---- TASK INPUT

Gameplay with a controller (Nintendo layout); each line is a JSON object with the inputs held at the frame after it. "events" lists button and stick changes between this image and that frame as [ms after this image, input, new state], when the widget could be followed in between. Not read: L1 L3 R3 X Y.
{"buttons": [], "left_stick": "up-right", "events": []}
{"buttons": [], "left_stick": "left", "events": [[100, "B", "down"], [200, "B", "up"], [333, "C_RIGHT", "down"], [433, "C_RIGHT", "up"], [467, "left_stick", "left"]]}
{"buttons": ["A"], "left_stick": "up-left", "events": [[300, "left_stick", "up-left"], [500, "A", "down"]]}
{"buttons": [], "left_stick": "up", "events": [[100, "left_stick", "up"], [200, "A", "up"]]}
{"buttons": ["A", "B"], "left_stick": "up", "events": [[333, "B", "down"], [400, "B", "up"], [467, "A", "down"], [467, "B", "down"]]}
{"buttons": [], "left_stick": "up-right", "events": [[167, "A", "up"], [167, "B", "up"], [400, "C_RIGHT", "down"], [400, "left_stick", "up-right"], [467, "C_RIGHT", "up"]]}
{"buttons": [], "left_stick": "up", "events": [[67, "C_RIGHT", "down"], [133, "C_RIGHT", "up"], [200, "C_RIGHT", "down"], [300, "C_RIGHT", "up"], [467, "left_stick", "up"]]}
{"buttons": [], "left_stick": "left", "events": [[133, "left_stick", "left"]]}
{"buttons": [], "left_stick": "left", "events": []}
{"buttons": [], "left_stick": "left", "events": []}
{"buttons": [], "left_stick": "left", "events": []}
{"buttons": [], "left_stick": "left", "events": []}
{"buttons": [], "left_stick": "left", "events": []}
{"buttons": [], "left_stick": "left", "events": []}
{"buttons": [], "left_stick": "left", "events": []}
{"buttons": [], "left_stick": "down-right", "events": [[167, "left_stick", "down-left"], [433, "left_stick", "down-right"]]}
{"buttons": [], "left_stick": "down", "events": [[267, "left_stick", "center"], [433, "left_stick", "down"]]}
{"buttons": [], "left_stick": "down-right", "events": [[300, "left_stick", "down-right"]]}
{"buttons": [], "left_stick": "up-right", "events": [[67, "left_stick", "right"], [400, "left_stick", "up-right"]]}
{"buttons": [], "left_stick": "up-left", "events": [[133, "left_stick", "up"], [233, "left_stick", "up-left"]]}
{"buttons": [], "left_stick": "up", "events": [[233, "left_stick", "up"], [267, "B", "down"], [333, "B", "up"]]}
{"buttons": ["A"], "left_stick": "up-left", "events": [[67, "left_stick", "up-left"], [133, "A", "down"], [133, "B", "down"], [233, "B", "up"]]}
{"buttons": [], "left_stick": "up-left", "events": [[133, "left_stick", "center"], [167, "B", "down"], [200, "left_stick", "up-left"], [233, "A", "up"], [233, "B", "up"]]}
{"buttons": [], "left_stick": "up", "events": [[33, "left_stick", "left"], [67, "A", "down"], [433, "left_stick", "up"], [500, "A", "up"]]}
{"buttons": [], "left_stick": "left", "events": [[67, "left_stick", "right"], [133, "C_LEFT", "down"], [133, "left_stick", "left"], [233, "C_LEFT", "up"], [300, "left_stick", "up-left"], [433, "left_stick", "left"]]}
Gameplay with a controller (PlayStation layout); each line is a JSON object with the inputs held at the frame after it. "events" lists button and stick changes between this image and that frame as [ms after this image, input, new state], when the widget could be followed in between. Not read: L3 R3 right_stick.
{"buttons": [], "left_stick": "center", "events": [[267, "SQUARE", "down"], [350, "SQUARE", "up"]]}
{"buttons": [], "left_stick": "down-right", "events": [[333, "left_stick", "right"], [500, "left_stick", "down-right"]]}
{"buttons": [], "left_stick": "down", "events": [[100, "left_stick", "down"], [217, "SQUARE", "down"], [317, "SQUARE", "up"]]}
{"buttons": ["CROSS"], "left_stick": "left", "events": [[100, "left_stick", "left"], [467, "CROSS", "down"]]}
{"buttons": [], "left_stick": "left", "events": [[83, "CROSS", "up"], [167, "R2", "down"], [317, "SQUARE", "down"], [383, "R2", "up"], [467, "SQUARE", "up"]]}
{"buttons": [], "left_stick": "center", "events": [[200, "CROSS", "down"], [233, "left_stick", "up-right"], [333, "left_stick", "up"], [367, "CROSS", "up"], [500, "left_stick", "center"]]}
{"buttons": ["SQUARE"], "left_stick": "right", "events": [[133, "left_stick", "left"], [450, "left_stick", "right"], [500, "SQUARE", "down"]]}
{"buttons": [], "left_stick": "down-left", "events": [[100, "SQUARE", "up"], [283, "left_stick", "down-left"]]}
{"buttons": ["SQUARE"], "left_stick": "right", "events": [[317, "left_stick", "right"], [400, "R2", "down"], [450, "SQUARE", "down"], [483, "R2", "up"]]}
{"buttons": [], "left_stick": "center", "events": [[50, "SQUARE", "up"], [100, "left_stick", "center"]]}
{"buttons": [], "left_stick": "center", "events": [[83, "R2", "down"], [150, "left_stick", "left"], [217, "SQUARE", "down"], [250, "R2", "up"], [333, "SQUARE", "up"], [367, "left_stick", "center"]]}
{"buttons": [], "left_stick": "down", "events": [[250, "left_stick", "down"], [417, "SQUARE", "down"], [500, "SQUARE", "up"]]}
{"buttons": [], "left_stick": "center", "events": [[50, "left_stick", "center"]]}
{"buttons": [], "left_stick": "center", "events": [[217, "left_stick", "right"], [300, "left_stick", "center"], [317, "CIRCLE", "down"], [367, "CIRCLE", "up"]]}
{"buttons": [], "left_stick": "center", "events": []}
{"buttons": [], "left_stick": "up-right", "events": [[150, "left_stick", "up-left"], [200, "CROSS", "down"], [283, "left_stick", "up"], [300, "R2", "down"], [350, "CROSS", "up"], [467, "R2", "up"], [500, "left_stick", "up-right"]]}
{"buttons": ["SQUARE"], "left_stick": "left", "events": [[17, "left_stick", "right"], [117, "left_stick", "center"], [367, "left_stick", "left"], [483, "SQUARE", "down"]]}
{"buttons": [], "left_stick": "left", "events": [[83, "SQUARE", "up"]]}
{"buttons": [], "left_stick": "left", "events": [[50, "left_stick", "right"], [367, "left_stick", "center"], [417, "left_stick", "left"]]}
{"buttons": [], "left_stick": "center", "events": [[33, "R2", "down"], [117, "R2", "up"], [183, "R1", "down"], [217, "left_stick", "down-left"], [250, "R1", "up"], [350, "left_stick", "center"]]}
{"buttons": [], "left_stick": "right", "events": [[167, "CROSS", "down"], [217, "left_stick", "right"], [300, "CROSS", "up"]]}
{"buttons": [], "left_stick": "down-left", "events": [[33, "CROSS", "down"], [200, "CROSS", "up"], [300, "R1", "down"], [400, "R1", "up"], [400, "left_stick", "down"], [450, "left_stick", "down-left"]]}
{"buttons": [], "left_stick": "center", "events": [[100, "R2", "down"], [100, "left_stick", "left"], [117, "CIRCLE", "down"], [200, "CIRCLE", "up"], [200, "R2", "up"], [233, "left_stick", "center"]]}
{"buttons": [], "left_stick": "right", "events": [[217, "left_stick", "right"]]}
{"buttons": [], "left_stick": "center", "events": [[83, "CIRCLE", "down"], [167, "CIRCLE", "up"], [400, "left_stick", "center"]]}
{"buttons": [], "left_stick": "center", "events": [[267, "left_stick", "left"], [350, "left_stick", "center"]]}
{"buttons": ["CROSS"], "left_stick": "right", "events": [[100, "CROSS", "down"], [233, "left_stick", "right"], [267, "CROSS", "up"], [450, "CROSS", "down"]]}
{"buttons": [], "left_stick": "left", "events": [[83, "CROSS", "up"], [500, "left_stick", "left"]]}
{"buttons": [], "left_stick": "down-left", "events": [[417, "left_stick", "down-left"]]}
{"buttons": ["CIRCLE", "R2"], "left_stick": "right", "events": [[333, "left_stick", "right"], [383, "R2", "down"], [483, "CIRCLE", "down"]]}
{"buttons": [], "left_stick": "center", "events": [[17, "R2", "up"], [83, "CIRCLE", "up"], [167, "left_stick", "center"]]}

--------

*WHAT YOU ARE ASKED TO DO:* How many lines in the records above contain the word "followed"? Answer with the number alone.

*SOLUTION FOR THIS PROBLEM:* 2